Recognizing this problem, the Japanese government has been trying to reduce this percentage since the early 1980s. After climbing to 73.6% in 1983, it fell to 60.3% in 2007—a drop of 13.3 points. It made a noticeable jump in 2009, though, so the government obviously needs to do more. One way of meeting rising social security costs is to increase the consumption tax, and the government did recently succeed in passing a tax hike bill. But this will not solve the problem, since the rates needed to meet projected costs will be unrealistic. The government will have no choice but to cut expenditures.
The decline in the ratio through 2008 was, I believe, a reflection of government policy. Some might argue that a bigger factor was an increase in nominal and real GDP, but I do not think this is correct. It is true that both the late 1980s and the 2003–07 period were boom years, but with the rise in revenues, pressure mounted to expand the budget. It was against these pressures that politicians in both periods reduced the ratio.

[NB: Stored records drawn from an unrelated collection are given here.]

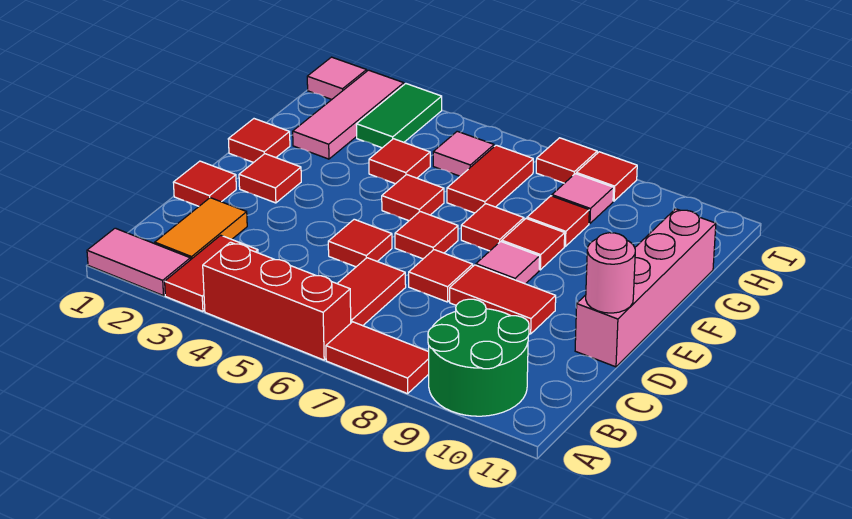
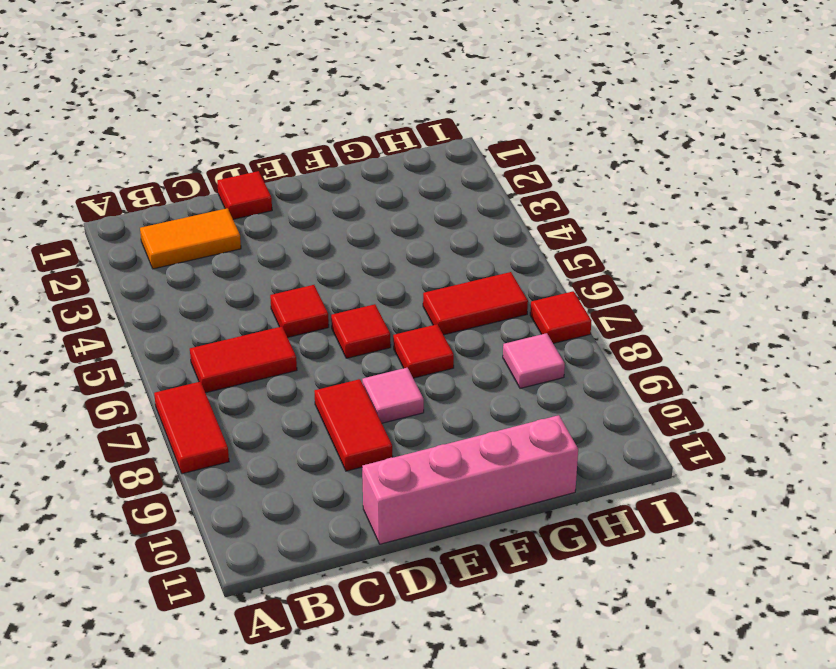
none -> pink tile A1:A2 level 1
none -> red tile A3:B3 level 1
none -> red brick A4:A6 level 1
none -> green round brick A9:B10 level 1

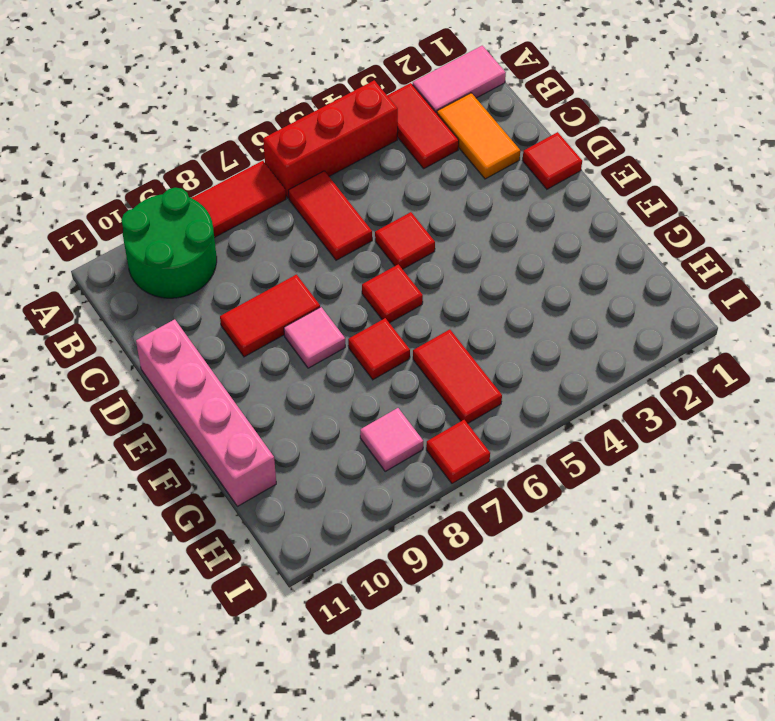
none -> red tile D7 level 1
none -> red tile E2 level 1
none -> red tile F1 level 1
none -> red tile F5 level 1

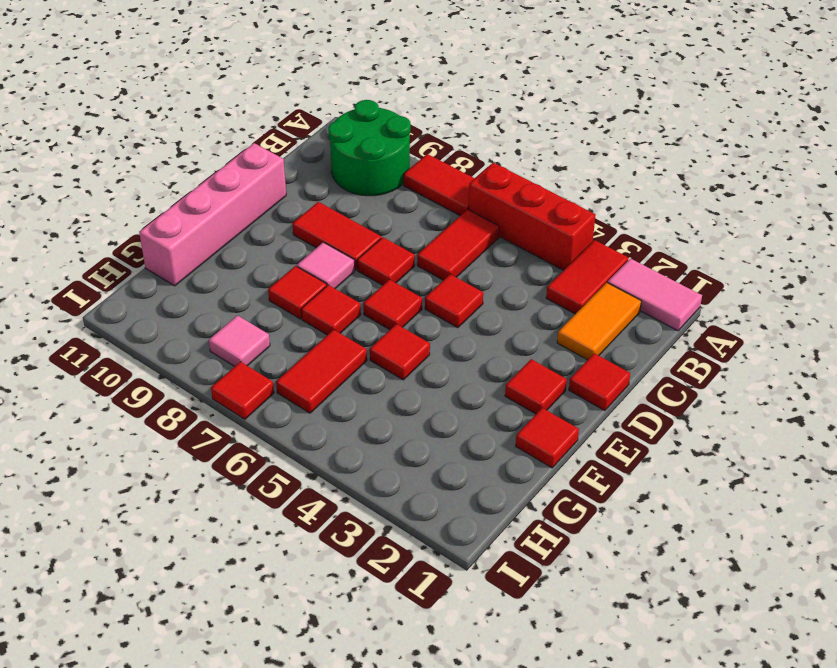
none -> pink tile G2:I2 level 1
none -> red tile G4 level 1
none -> red tile G8 level 1
none -> green tile H3:I3 level 1

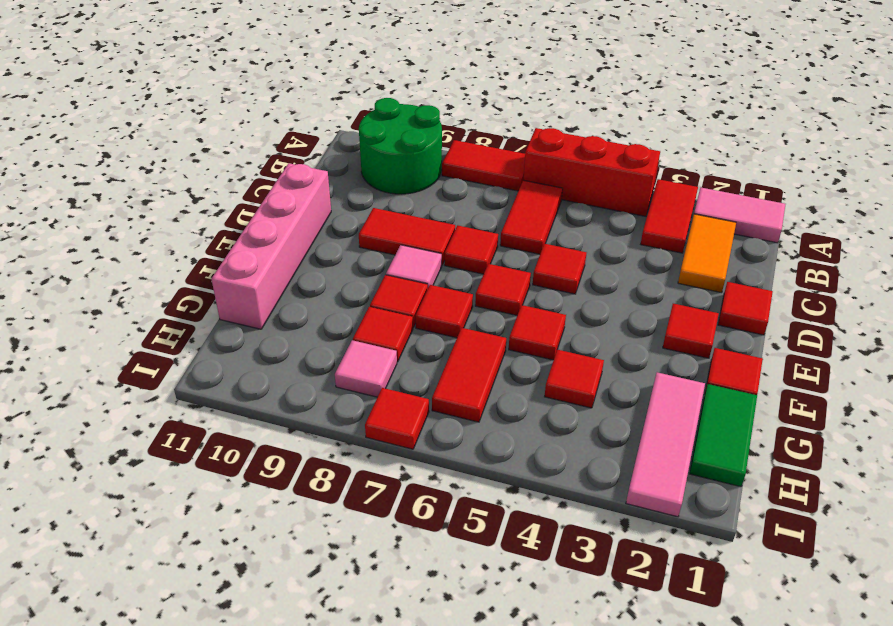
green tile G1:H1 level 1 -> green tile H3:I3 level 1
none -> pink tile H5 level 1
none -> pink tile I1 level 1
none -> red tile I8 level 1
none -> pink round brick D11 level 2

The highest reasonable rate for the consumption tax would probably be around 20%. To meet social security expenditures with this rate, the government would have to cut spending by 30% from 2.76 million yen per aged person. Total social security expenditures would then fall to 1.91 million yen, the level in 1985, and the projected ratio of social security expenditures to nominal GDP in 2060 would become 30%—only 7 points higher than the 23% in 2010. Since a 1% hike in the consumption tax produces revenues equivalent to 0.5% of GDP, as noted above, financing a 7-point increase in expenses would require a 14% hike. Assuming that the aged are asked this time to bear the burden of the higher rate—allowing the government to cut other expenses to reduce the budget deficit—the higher expenses could realistically be covered with a 20% consumption tax: the current 5% plus a 14% hike and an additional 1% to allow for leeway.
Lessons for Asia
The source of Japan’s skyrocketing social security costs was created in the 1970s. At that time, while the high-growth era had come to an end, Japan’s growth rate was still higher than those of other developed countries. The age dependency ratio was as yet relatively low, allowing Japan to increase social security expenditures. This is a lesson from which Asian countries can learn. Many are now trying to create overall social security systems, while growth rates are high and aging is not yet a serious issue. They can therefore afford to create generous social security systems for the aged. They must realize, though, that this will not be sustainable over the long run and that such a system could come back to haunt them in the future.